(Record set Opens)
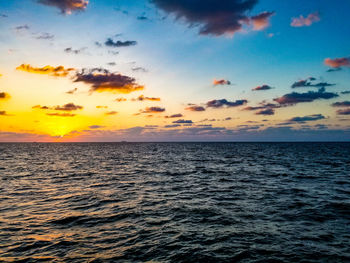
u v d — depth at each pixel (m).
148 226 10.54
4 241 8.93
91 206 13.80
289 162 43.06
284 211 12.67
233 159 51.25
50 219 11.48
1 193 17.23
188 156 62.72
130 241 8.94
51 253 7.97
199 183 21.47
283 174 27.00
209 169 32.44
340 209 12.94
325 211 12.60
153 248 8.34
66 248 8.35
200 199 15.45
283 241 8.91
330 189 18.44
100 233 9.74
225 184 20.89
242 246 8.48
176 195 16.62
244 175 26.47
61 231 9.95
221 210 12.91
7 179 23.67
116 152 87.00
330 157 57.16
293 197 15.79
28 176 25.83
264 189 18.56
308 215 11.97
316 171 29.73
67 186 20.05
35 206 13.77
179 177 25.22
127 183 21.58
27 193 17.25
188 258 7.61
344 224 10.70
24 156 62.00
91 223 10.93
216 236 9.39
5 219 11.45
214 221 11.16
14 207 13.54
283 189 18.50
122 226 10.55
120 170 31.70
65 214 12.26
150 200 15.20
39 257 7.69
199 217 11.77
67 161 46.88
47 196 16.30
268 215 12.02
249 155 65.94
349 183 21.14
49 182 22.08
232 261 7.42
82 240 9.05
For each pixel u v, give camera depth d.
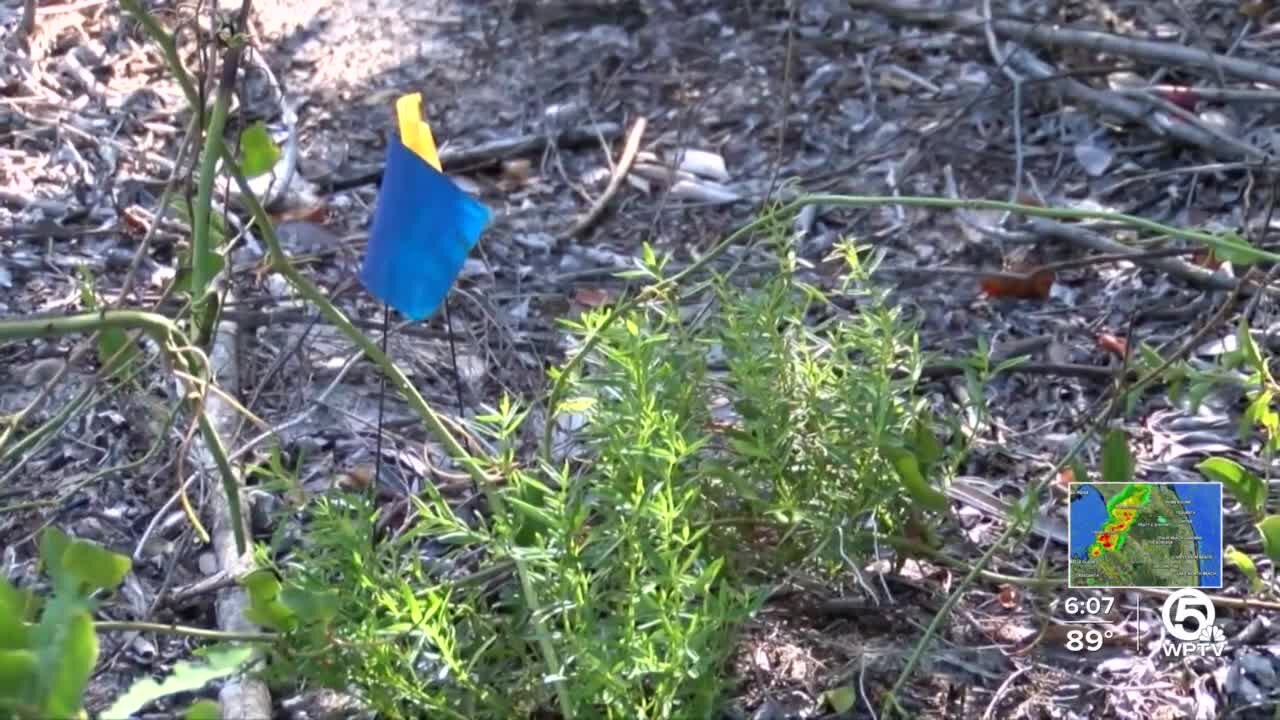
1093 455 2.78
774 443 2.17
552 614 1.98
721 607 1.92
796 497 2.23
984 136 3.88
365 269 2.16
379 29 4.40
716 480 2.26
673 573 1.89
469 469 2.25
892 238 3.51
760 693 2.24
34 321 1.88
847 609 2.39
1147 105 3.84
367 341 2.19
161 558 2.55
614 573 2.04
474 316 3.23
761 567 2.32
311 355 3.06
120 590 2.48
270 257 2.16
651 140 3.94
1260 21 4.22
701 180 3.78
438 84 4.19
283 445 2.79
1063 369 2.99
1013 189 3.67
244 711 2.16
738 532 2.30
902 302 3.20
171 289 2.33
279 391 2.95
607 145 3.93
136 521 2.63
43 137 3.85
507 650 2.09
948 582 2.46
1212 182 3.64
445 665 2.00
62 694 1.38
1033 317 3.21
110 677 2.31
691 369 2.31
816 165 3.82
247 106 4.06
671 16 4.43
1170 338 3.11
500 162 3.88
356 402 2.94
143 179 3.69
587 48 4.32
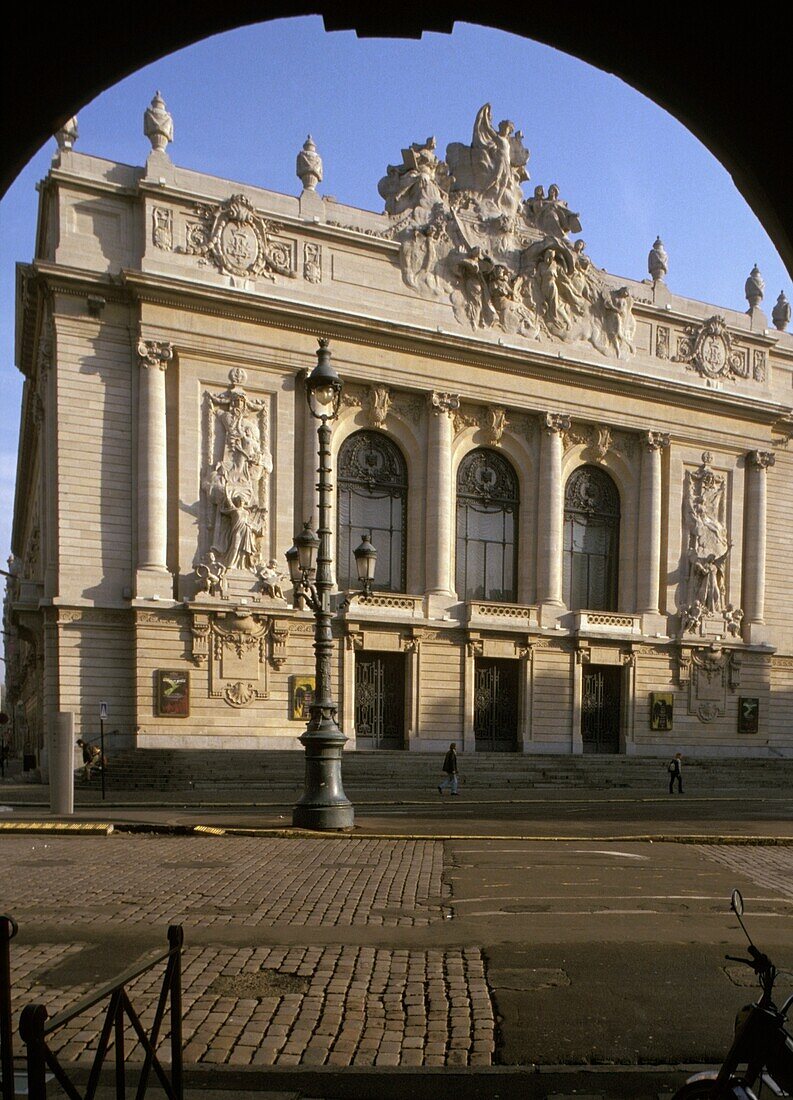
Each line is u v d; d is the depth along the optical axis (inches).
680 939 412.8
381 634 1759.4
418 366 1841.8
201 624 1594.5
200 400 1659.7
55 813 966.4
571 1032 291.9
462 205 1952.5
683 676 2059.5
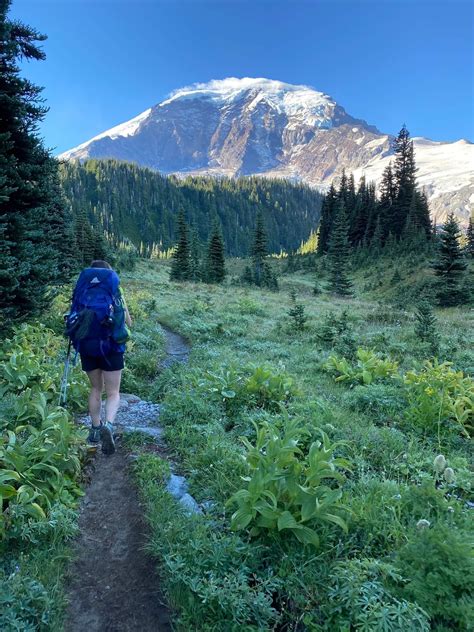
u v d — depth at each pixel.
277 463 3.38
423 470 4.34
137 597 2.90
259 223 57.34
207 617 2.65
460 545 2.51
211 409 5.81
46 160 10.41
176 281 47.91
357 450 4.72
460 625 2.31
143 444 5.00
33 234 9.70
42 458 3.79
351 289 53.09
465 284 31.61
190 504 3.74
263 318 19.17
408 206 72.88
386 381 7.54
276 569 2.91
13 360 6.27
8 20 9.34
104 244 49.66
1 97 9.09
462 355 10.05
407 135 75.38
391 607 2.34
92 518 3.67
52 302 12.45
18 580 2.69
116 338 4.27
(Record set Closes)
• [Task details]: Return each line in the records that holds the string "depth".

• [Reply]:
u v d — depth at each pixel (m).
For each pixel u v, give camera depth d.
Each line is u v d; d is the depth along the optical axis (inches).
u v d — depth at each pixel.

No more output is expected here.